Stephanopoulos, who jump-started his media career by betraying the Clinton White House where he had worked, continues to take great pains to prove he is not a liberal loyalist. His debut program, Alterman points out, featured George Will but not a single liberal. The program grappled with Bush's drive to war with Iraq, but not a "single guest or regular panelist spoke out" in objection to the president's plans, according to Alterman. The neutering of George Stephanopoulos, who many still remembered as the young combatant in the Clinton war room, was complete.
As Alterman makes clear, all the hot air blowing across the nation from the right is not just, well, hot air -- it has made a substantial impact on national events, from the Clinton impeachment to the 2000 election (and its Florida meltdown), to the marketing of the Bush administration and its Iraq war plans. After successfully seducing the media during his first presidential campaign, Clinton came to be despised by the Washington press corps. In part this was because of the Clintons' ill-considered decision to shut out the press once they moved into the White House, concedes Alterman. But this was not the crucial reason. After all, the Bush team has been much more authoritarian and stonewalling in its relations with the media.
In a widely discussed commentary, Washington Post White House reporter John Harris pointed to a much more important reason for Bush's easy ride in the press, compared to the bare-knuckled treatment Clinton got: "There is no well-coordinated corps of aggrieved and methodical people who start each day looking for ways to expose and undermine a new president. There was such a gang ready for Clinton in 1993. Conservative interest groups, commentators and congressional investigators waged a remorseless campaign they hoped would make life miserable for Clinton and vault themselves to power. They succeeded in many ways."

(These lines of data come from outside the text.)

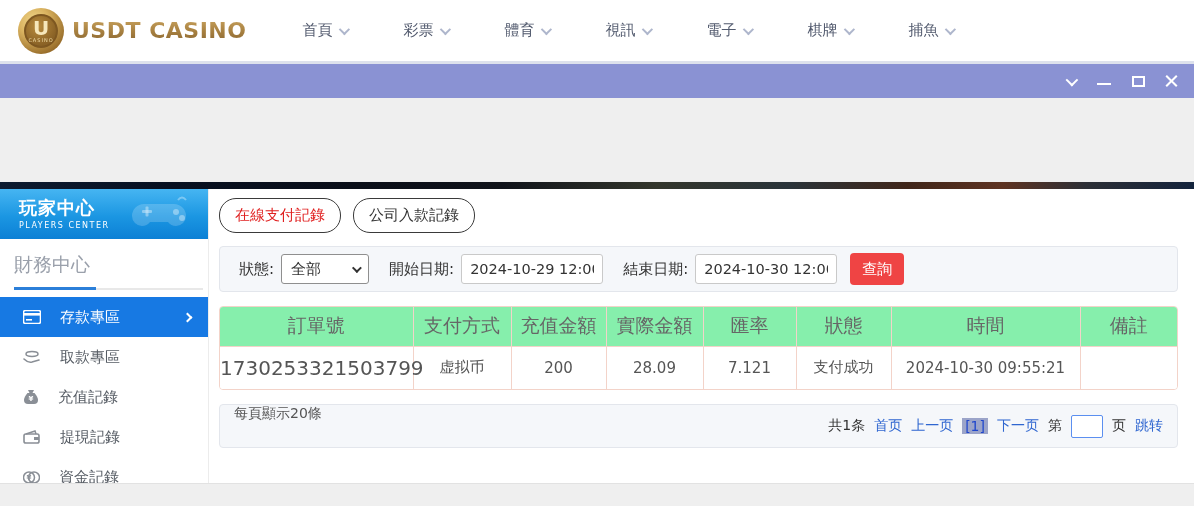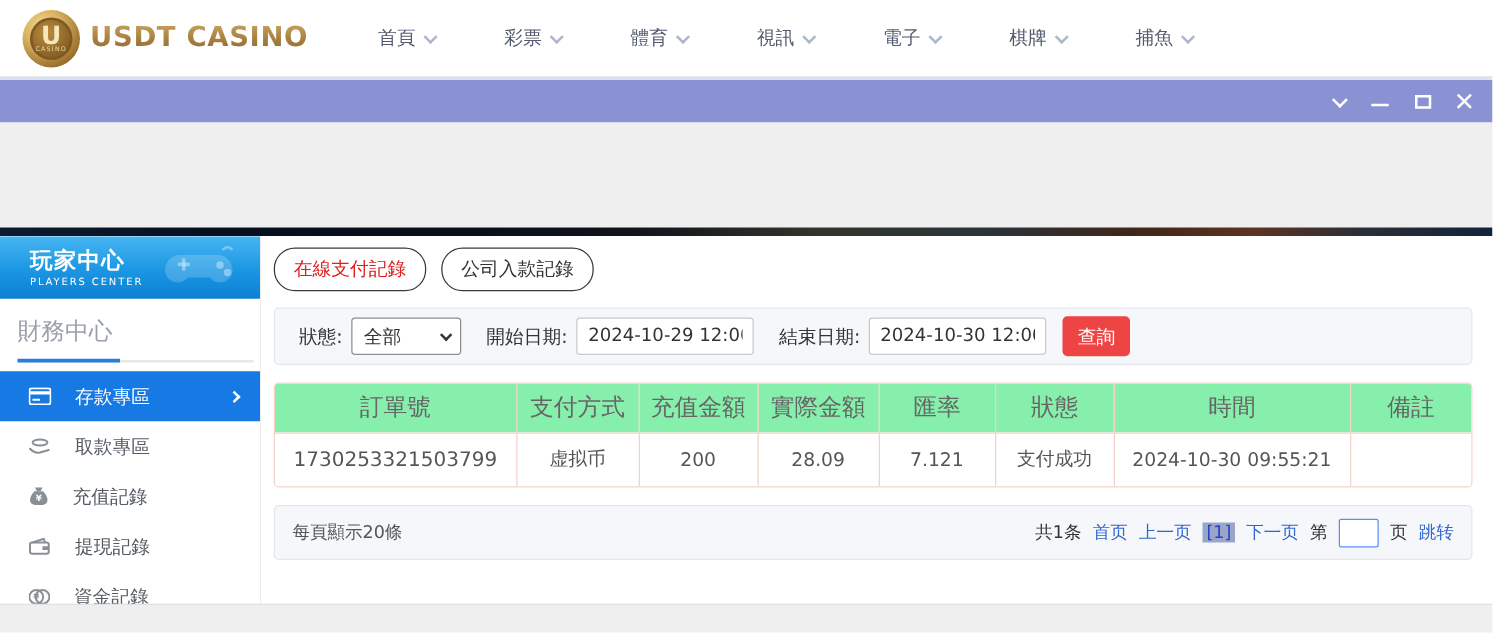--- a/index.html
+++ b/index.html
@@ -46,7 +46,7 @@
   
   .sidebar { width:209px; flex:0 0 auto; background:#fff; overflow:hidden; border-right:1px solid #ececec; }
   .sb-header { height:50px; background:linear-gradient(180deg,#46b5f2 0%,#1b96e2 55%,#0c80d5 100%);
-    color:#fff; padding:7px 0 0 24px; position:relative; overflow:hidden; }
+    color:#fff; padding:7px 0 0 19px; position:relative; overflow:hidden; }
   .sb-title { font-size:18px; font-weight:bold; letter-spacing:1px; }
   .sb-sub { font-size:8px; letter-spacing:1.5px; margin-top:1px; }
   .sb-gamepad { position:absolute; right:10px; top:5px; opacity:.85; }

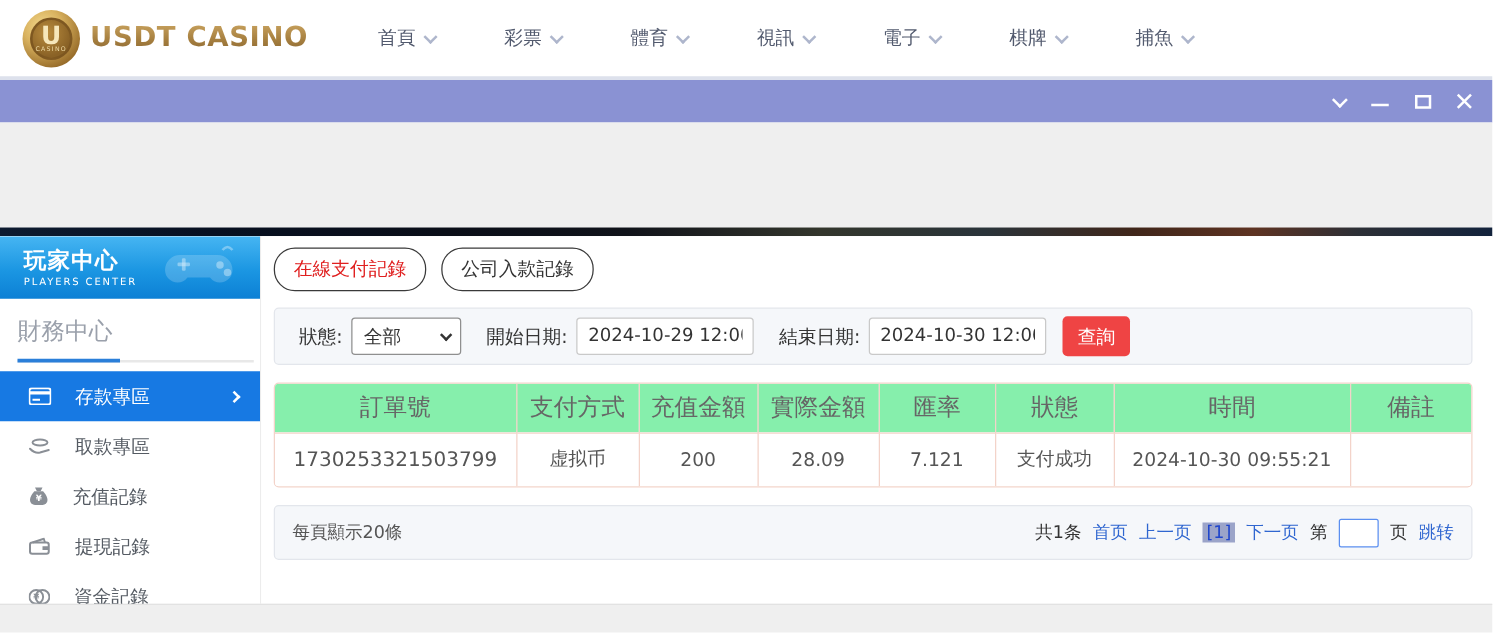--- a/index.html
+++ b/index.html
@@ -87,7 +87,7 @@
   th:first-child,td:first-child { border-left:none; }
   th:last-child,td:last-child { border-right:none; }
   th { border-top:none; } td { border-bottom:none; }
-  td.cell-ordernum { font-size:16px; }
+  td.cell-ordernum { font-size:20px; }
 
   .pagebar { margin-top:14px; height:44px; background:#f5f7fa; border:1px solid #e3e6ec; border-radius:4px;
     display:flex; align-items:center; justify-content:space-between; padding:0 14px; font-size:14px; }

What Harris did not mention was that it's not just the conservative attack dogs in the media who were baying for Clinton's blood, it was Washington's press establishment, which has turned increasingly conservative and elite over the years. So much so, in fact, that the dean of the capital press, Post columnist David Broder, was moved to dismiss the duly elected president as a low-class usurper, sniffing to the equally disdainful Georgetown gatekeeper Sally Quinn that "Clinton came in here and he trashed the place, and it's not his place."
It was the conservative shock troops who kept adding fuel to the Clinton impeachment bonfire. But to its everlasting shame, it was the Washington and New York press establishment that made these flames the nation's top story, month after month -- a shame even greater, in retrospect, considering what a real conflagration the world was hurtling toward. A president's sex life was suddenly declared the public's most pressing business. These were the days when Tim Russert would respectfully bring Matt Drudge onto "Meet the Press" while flaying upstart Salon week in and week out (with no chance for response) for daring to ask questions about the endless, free-spending, and utterly unproductive Starr inquisition.
And in the process, an administration that in reality turned out to be relatively scandal-free was brought to the brink of destruction. ("During the single-term George H.W. Bush administration, seven officials were indicted, five were convicted, and five officials were pardoned before they could be sentenced or convicted," observes Alterman. "For the Clinton administration, the sum of officials indicted, including all of the 'gates,' is zero.") And the irony, of course, was that a number of Clinton's political accusers were also active or former adulterers -- as were "many of the top editors and executives of extremely powerful news organizations."